Environmental groups say those measures don't go far enough.
"The field is evolving incredibly rapidly in the face of almost no regulation," said Eric
Hoffman of Friends of the Earth. "A moratorium puts the brakes on to allow society time
to decide which applications are okay and which aren't."

Representatives of the biotechnology industry say that genetically modified organisms


are already adequately regulated by the Environmental Protection Agency, the U.S.
Agriculture Department, the Food and Drug Administration and other agencies.
"I think the report's kind of silly, frankly. It makes no sense to call for a moratorium,"

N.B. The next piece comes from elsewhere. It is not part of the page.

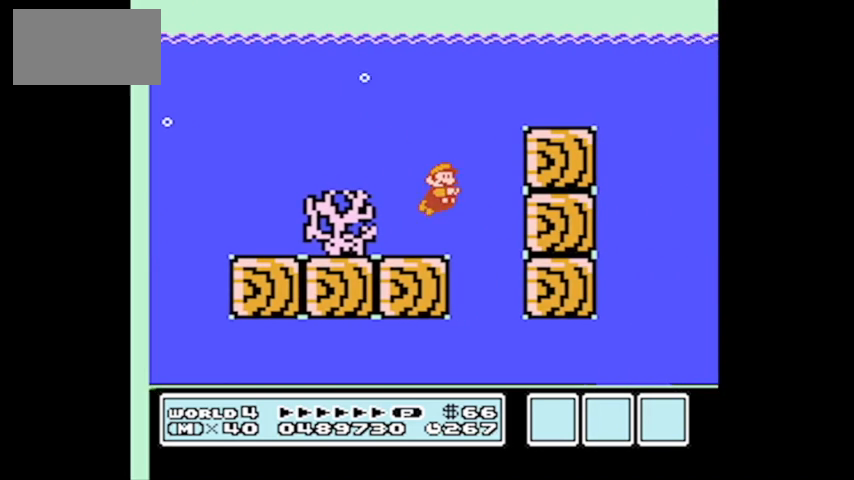
{"buttons": ["DPAD_RIGHT"], "events": []}
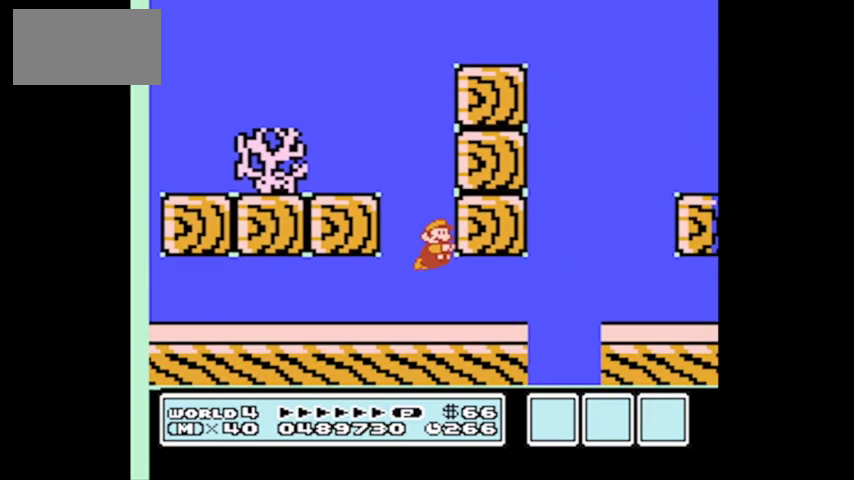
{"buttons": ["A", "DPAD_RIGHT"], "events": [[467, "A", "down"]]}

said Brett Erickson, executive vice president of the Biotechnology Industry Organization,
a trade group. "We've been doing genetic engineering for 30 years, and we've been
doing it safely. People are hyping this as something new."
The burden of proof for safety should fall on companies designing new organisms, the
environmental groups said, with synthetic organisms subjected to independent study
and corralled by "the strictest levels of physical, biological and geographical
containment."
Hoffman said a number of government agencies should help regulate synthetic biology,
including the Energy Department, which funds research in the field; the USDA; the FDA;
and the Centers for Disease Control and Prevention.
Work in synthetic biology is still confined to laboratories, but researchers see potential
for advances in energy production, medicine and other fields.
Think tanks are also getting involved in the debate over how to regulate the field. In
2010, the Woodrow Wilson International Center for Scholars launched a project on
synthetic biology to push for more research on the risks and benefits of new genetic
technology.
"The more engaged people are - not just the public, but federal agencies, regulatory
agencies and scientists - the better off we are in terms of reaping benefits of these
technologies," said Todd Kuiken, a scientist at the center who is engaged in that project
but was not involved in the report released Tuesday.
Kuiken added that government agencies have done little to respond to the
recommendations made by the president's commission 15 months ago."We approached
numerous agencies, including the White House Office of Science and Technology Policy,
which should be coordinating this activity. They gave us nothing. Literally nothing."
Allison A. Snow, a plant ecologist at Ohio State University who keeps a close eye on
synthetic biology but was not involved in the new report, said, "The technology is
outpacing the research needed to understand environmental risks. This is the time,
when technology is just getting started, to look at the risks."